Chart understanding data
'''
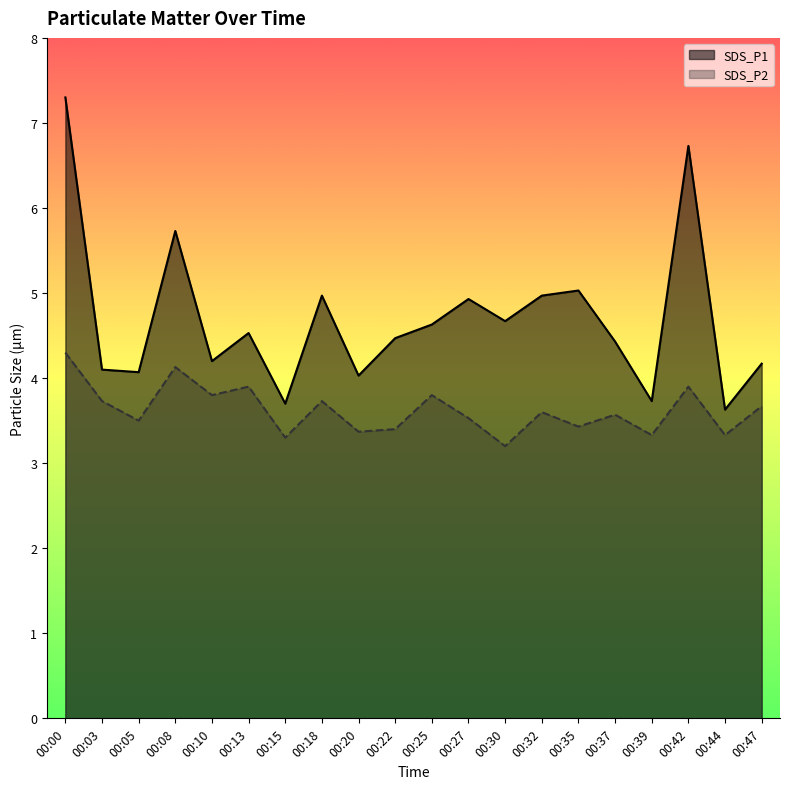

True or false: SDS_P2 and SDS_P1 intersect in this chart.

False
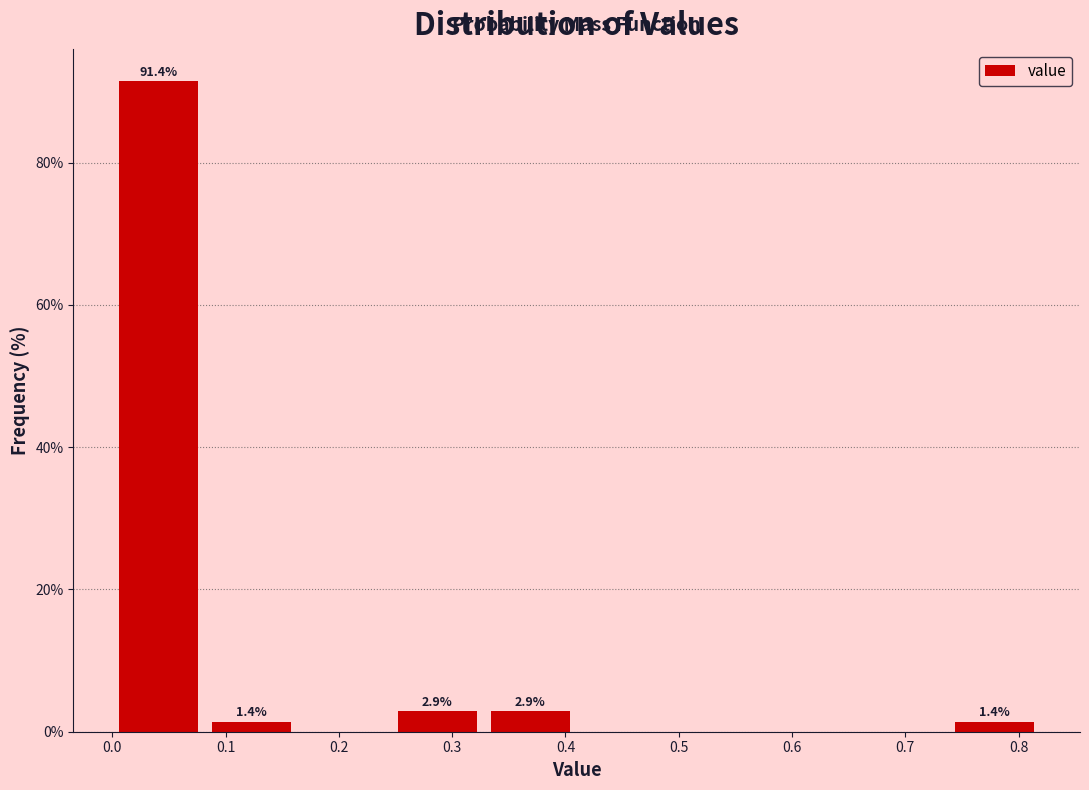

Which range on the x-axis has the tallest bar?

0.000 to 0.082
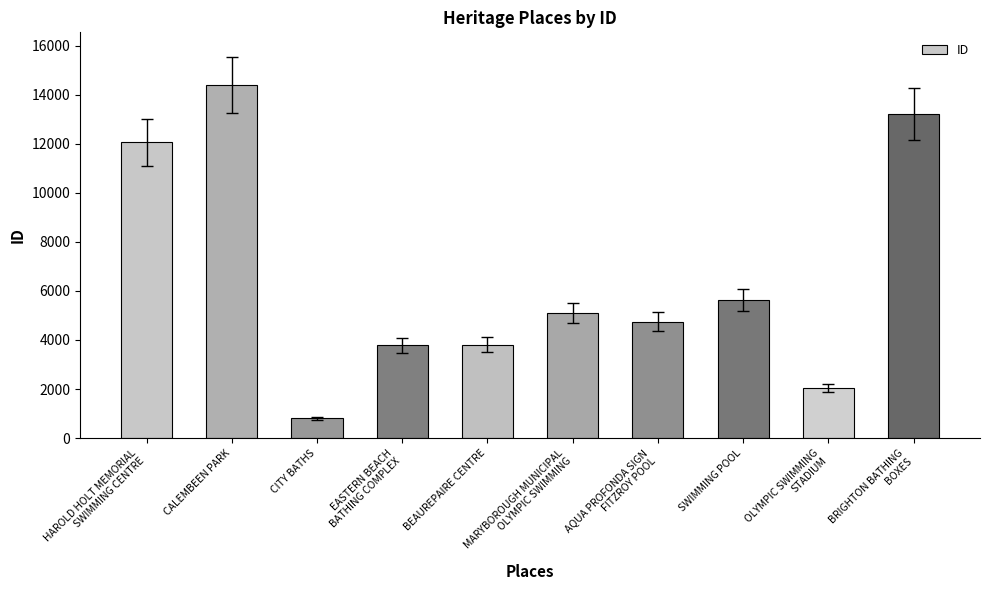

Where does the data first go above 5091?

HAROLD HOLT MEMORIAL
SWIMMING CENTRE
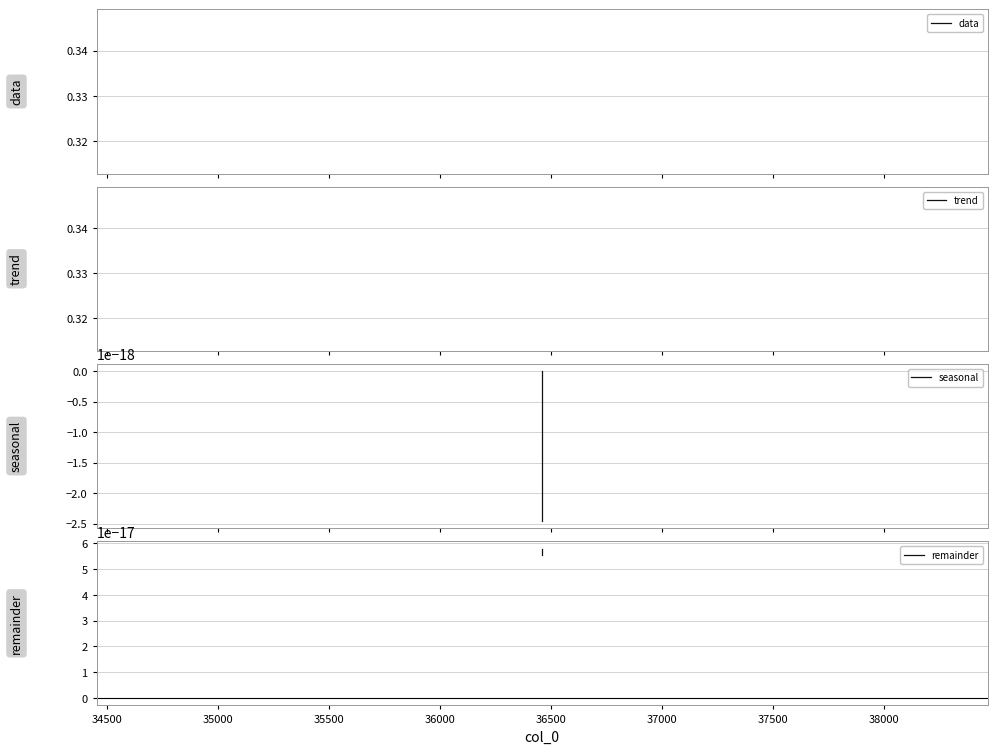

What are all the series names shown in the legend?

data, trend, seasonal, remainder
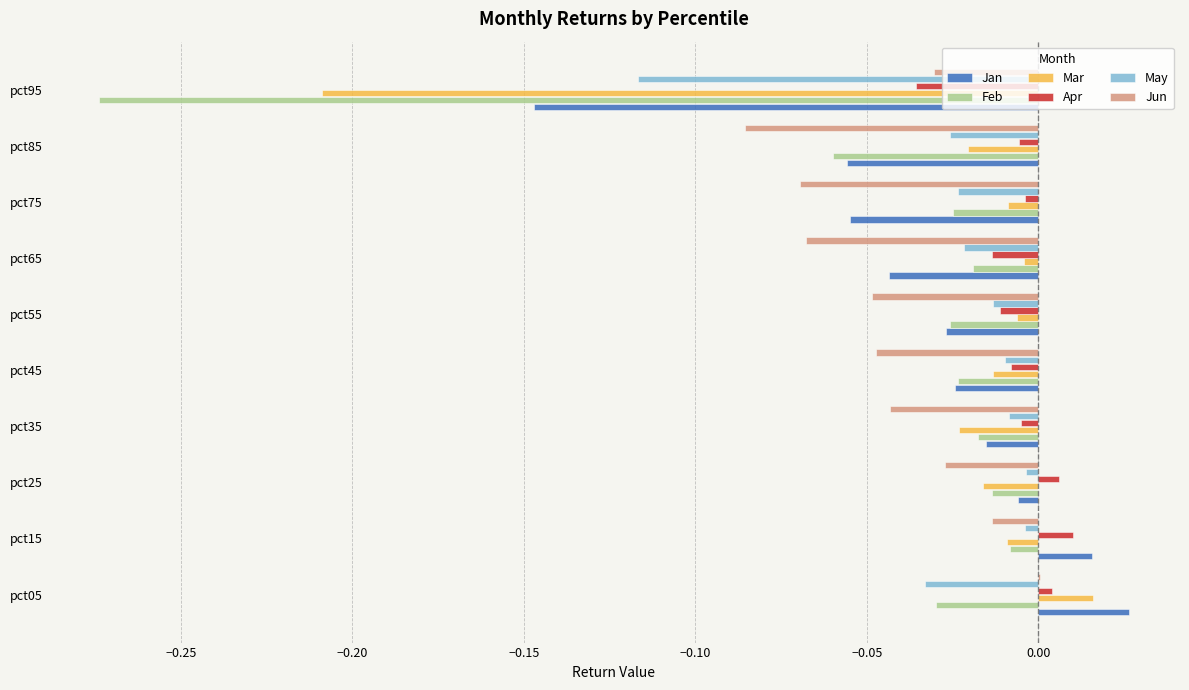

Which series has the largest total across all categories?

Apr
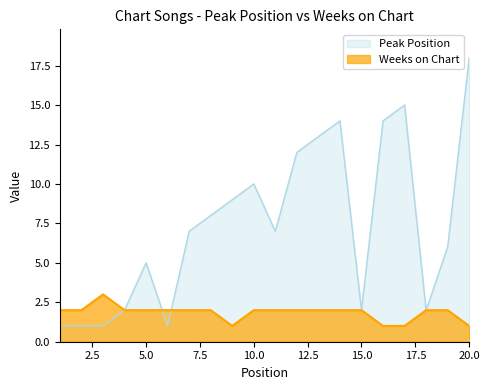

What are all the series names shown in the legend?

Peak Position, Weeks on Chart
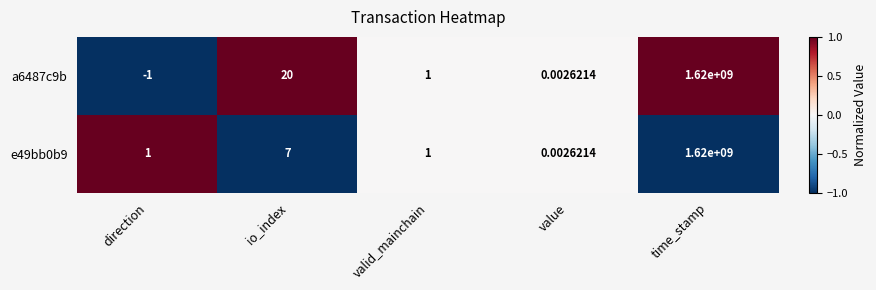

At which label does a6487c9b reach its peak?

time_stamp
'''
Exercise directions: Can you rewrite the listing as a Markdown table with columns "Row" and "Line", starting with the line that contains "data, trend, seasonal, remainder" and going on through the end of the listing? Skip blank lines and leave the pictures out.

Response to this task:
| Row | Line |
|---|---|
| 1 | data, trend, seasonal, remainder |
| 2 | Which series has the largest total across all categories? |
| 3 | Apr |
| 4 | What are all the series names shown in the legend? |
| 5 | Peak Position, Weeks on Chart |
| 6 | At which label does a6487c9b reach its peak? |
| 7 | time_stamp |